== Stated goal a ==
Do the following statements agree with the report on the Parque Sao Lucas jail massacre? For each, answer yes or no and quote the words of the report that decide it. (i) Some of the 50 prisoners succeeded in escaping from the jail. (ii) The prisoners were kept in the cell for an hour and a half. (iii) Before the trial, the accused officers had received no discipline other than a 30-day suspension.
# Start of Excerpt
Number 98, September 30, 1993
HUMAN RIGHTS
- Historic verdict in Parque Sao Lucas jail massacre
Police investigator Celso Jose da Cruz was found guilty for the deaths of 18 prisoners at the 42nd Police District in Parque Sao Lucas on February 5, 1989. He was sentenced to 516 years in prison, the largest sentence ever handed down by a jury in Brazil.
The massacre occurred after 50 prisoners attempted to escape from the jail on that day. None were successful. All 50 prisoners were forced to pass between two lines of Military Police and were beaten. After the beating, all were forced into a cell, 1.5 meters x 3 meters. without any ventilation. All were forced to remain in the cell for one and a half hours. When they were taken from the cell 18 were dead from suffocation.
Celso Cruz, along with the other officers accused in the killings, warden Jose Ribeiro and police delegate Eduardo Vasconcelos, were still working for the Civil Police in other areas of Sao Paulo before the trial. The only discipline that they had received was a 30 day suspension. Celso Cruz said that the decision to maintain the prisoners confined to the cell was that of two other police deputies who were not present at the moment of the attempted escape.
The jurors pronounced that Celso Cruz was guilty of premeditated homicide, that he inflicted cruel punishment, acted out of vengeance, and did not allow the victims to defend themselves against asphyxiation.
Prosecutor Antonio Carlos da Ponte said, "This verdict is important because it opens a precedent against the impunity that the police enjoy in this country. It is an alert to the authorities and calls halt to the cycle of massacres in Brazil."
# End of Excerpt
== Stated goal b ==
Could you arrange the lines of the records below as a JSON list of strings, one string per line with no blank lines, leaving the pictures out?
# Start of The input
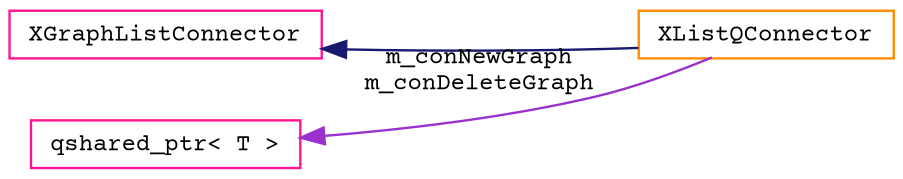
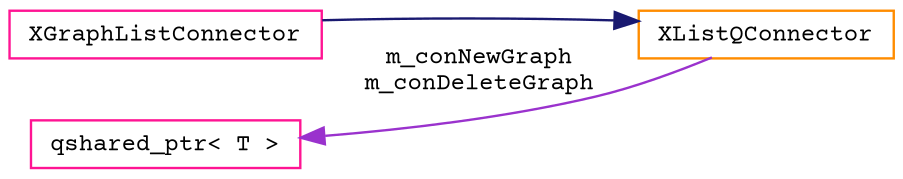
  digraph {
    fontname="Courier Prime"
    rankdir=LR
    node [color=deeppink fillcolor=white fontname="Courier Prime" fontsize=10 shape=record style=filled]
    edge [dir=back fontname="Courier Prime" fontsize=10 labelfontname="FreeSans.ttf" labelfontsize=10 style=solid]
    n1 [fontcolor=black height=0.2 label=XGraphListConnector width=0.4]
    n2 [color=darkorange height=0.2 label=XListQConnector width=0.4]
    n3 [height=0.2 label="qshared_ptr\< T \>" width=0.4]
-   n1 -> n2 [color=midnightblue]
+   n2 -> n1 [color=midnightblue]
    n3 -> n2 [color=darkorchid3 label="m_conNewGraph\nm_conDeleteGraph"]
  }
# End of The input
== Solution a ==
(i) No: "None were successful."
(ii) Yes: "All were forced to remain in the cell for one and a half hours."
(iii) Yes: "The only discipline that they had received was a 30 day suspension."

== Solution b ==
[
  "  digraph {",
  "    fontname=\"Courier Prime\"",
  "    rankdir=LR",
  "    node [color=deeppink fillcolor=white fontname=\"Courier Prime\" fontsize=10 shape=record style=filled]",
  "    edge [dir=back fontname=\"Courier Prime\" fontsize=10 labelfontname=\"FreeSans.ttf\" labelfontsize=10 style=solid]",
  "    n1 [fontcolor=black height=0.2 label=XGraphListConnector width=0.4]",
  "    n2 [color=darkorange height=0.2 label=XListQConnector width=0.4]",
  "    n3 [height=0.2 label=\"qshared_ptr\\< T \\>\" width=0.4]",
  "-   n1 -> n2 [color=midnightblue]",
  "+   n2 -> n1 [color=midnightblue]",
  "    n3 -> n2 [color=darkorchid3 label=\"m_conNewGraph\\nm_conDeleteGraph\"]",
  "  }"
]